• **Task item**
Pull every line with "如下所示" from the data.

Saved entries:
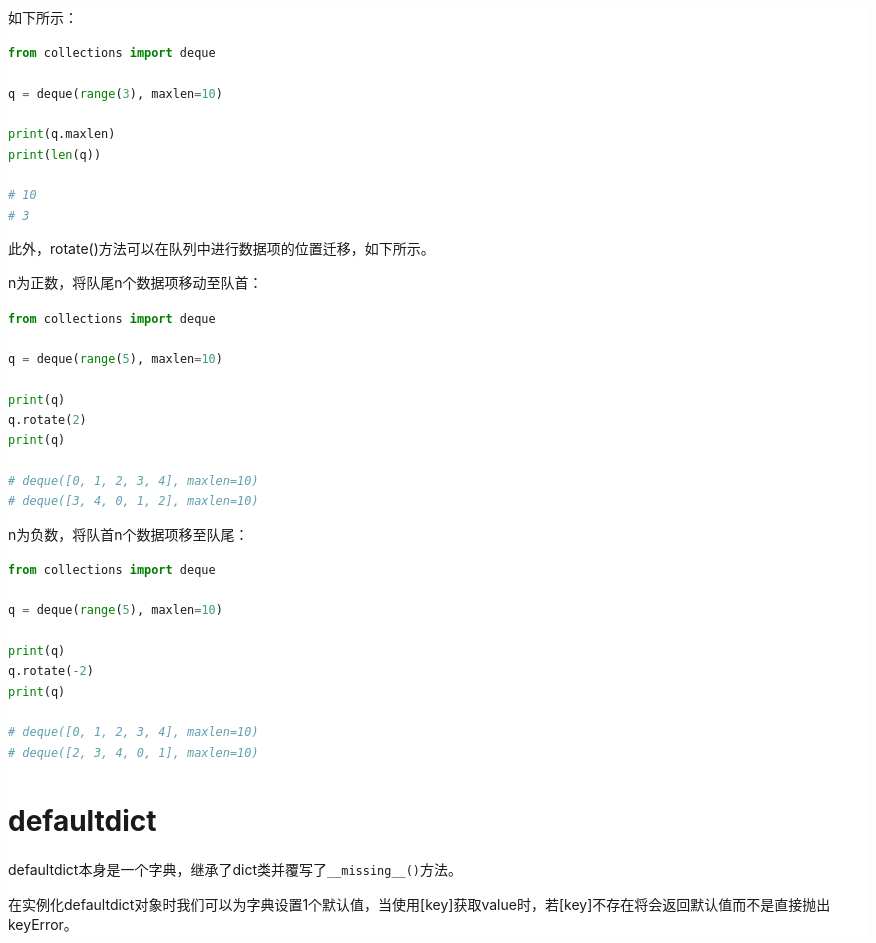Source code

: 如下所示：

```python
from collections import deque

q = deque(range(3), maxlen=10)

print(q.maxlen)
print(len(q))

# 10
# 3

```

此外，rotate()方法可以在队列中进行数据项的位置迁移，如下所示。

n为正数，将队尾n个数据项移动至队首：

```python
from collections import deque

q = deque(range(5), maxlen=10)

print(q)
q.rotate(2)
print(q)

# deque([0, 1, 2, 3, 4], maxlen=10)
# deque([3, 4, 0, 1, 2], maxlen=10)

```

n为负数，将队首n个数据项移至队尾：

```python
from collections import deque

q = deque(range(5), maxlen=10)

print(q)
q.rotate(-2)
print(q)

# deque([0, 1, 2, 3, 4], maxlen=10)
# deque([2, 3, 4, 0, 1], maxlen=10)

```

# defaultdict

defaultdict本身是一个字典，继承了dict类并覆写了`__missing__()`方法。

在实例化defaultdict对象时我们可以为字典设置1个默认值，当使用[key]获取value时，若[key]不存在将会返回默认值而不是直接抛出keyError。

• **Response box**
: 如下所示：
此外，rotate()方法可以在队列中进行数据项的位置迁移，如下所示。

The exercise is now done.